Ladiana walked into Coca Cola looking for a fight. She was tolerant of me-only reasonable I thought considering I was paying- but completely rude to Jamie, my new lawyer. Refusing to shake his hand, she fell onto a chair Agua had retrieved for her from another table and glared. Her dark, slightly pitted face, pretty enough when she dropped her tough guy act, was unresponsive to platitudes offered by the men around the table. Glances were aimed at us, but nobody in a city always brimming with blare and bluster was curious for more than a moment.
I had asked them to come to meet Jamie so that we might produce a new plan to free Agua of his bondage. It was meant to be amicable. I had intended buying food, making the event into a sort of celebration, but it disintegrated into an atmosphere of malice. Jamie was remarkably tolerant. He was a mediator, which was his nature, not given to head-on confrontations. Truth be, he also needed a payday. When Agua and Ladiana left, nothing had been settled.

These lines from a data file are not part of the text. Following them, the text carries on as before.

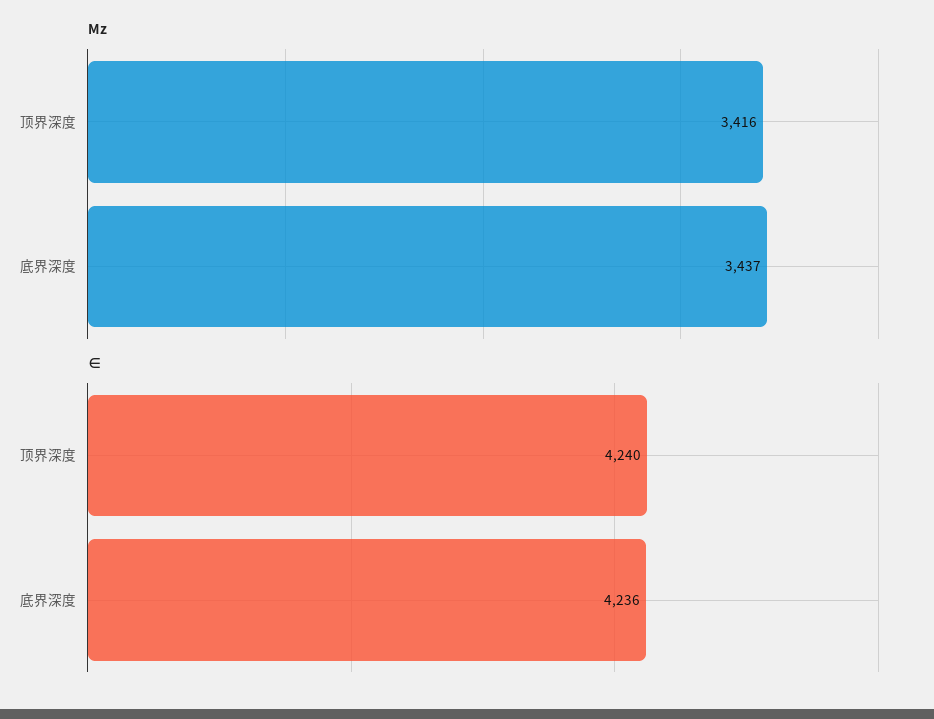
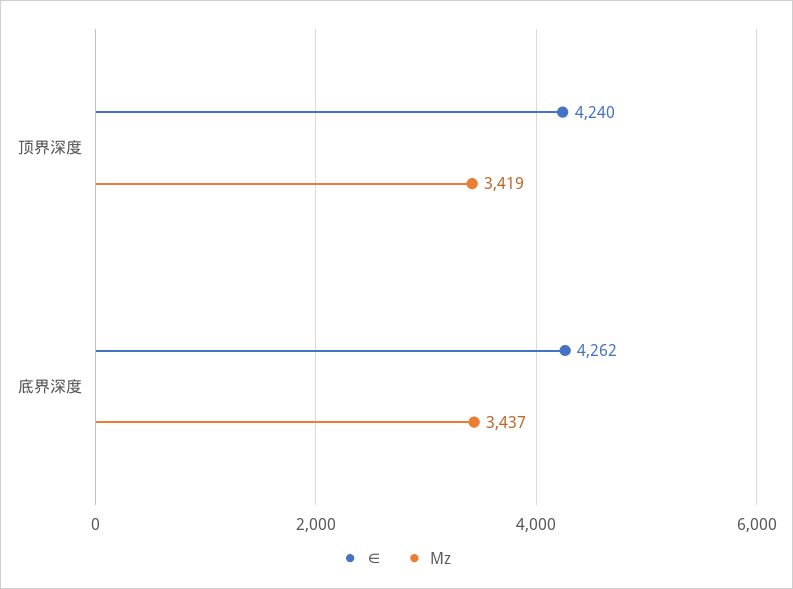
Mz, 顶界深度: 3416 -> 3419
∈, 底界深度: 4236 -> 4262

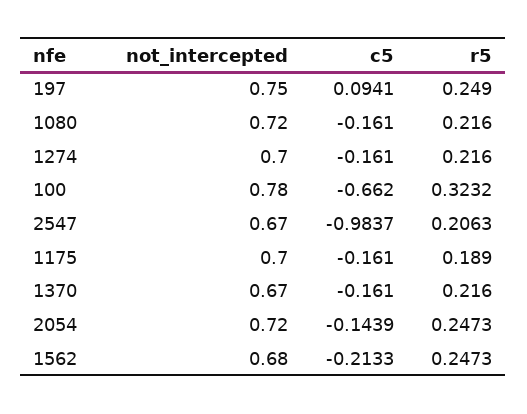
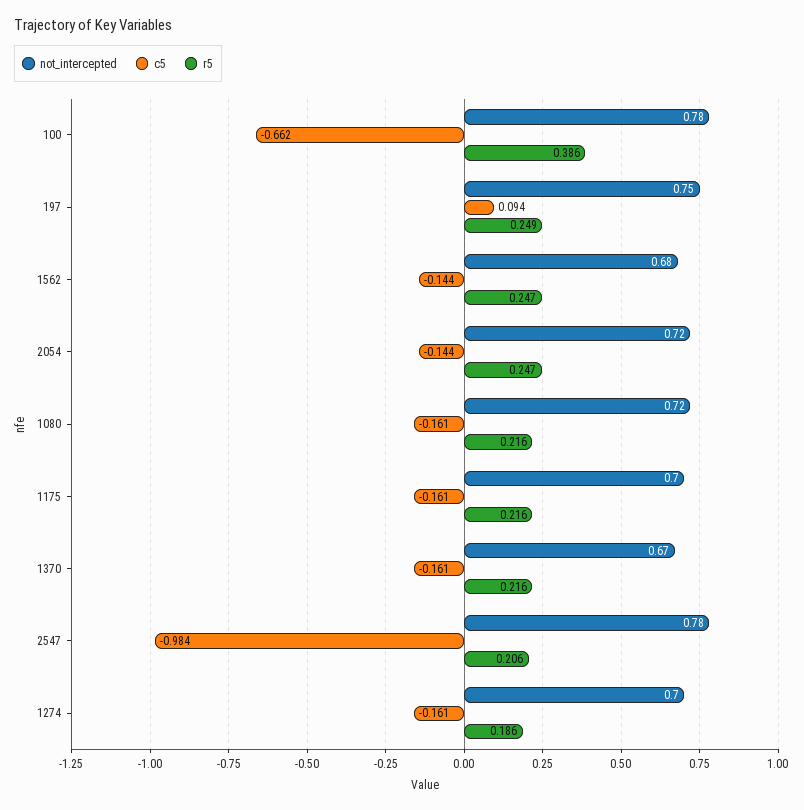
r5, 1274: 0.216 -> 0.186
r5, 100: 0.3232 -> 0.386
not_intercepted, 2547: 0.67 -> 0.78
r5, 1175: 0.189 -> 0.216
c5, 1562: -0.2133 -> -0.144

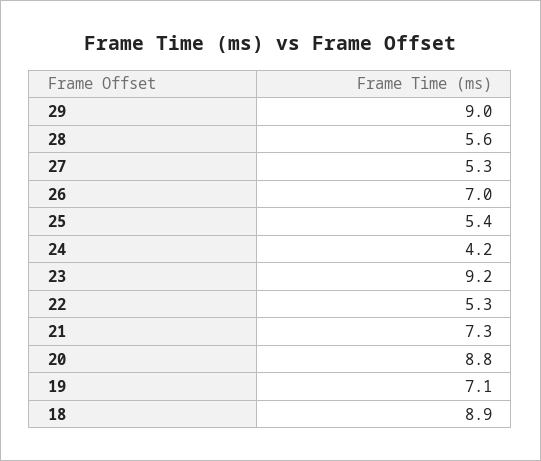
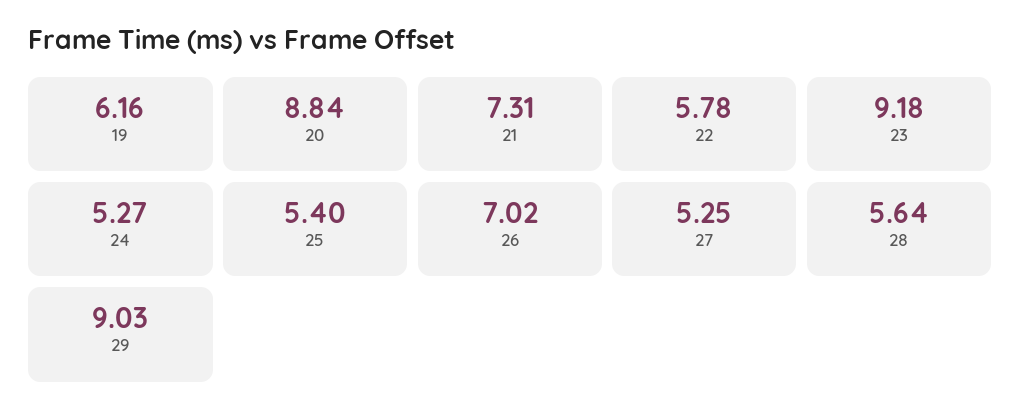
24: 4.2 -> 5.27
22: 5.3 -> 5.78
19: 7.1 -> 6.16
18: 8.9 -> none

‘Café con leche,’ I asked one of the angels, a small Indigenous woman from the Kuna nation: island dwellers, fisher people. Tiny, independent, exceptional workers who were prized employees in Panama City. They had a flair for colourful outfits and beaded calves. She smiled, spreading her lips stiffly, exposing her teeth — odd but sincere. She put a comforting hand on my shoulder before retreating to the kitchen area. Jaime had been called away by the restaurant boss, seemingly none the worse for wear.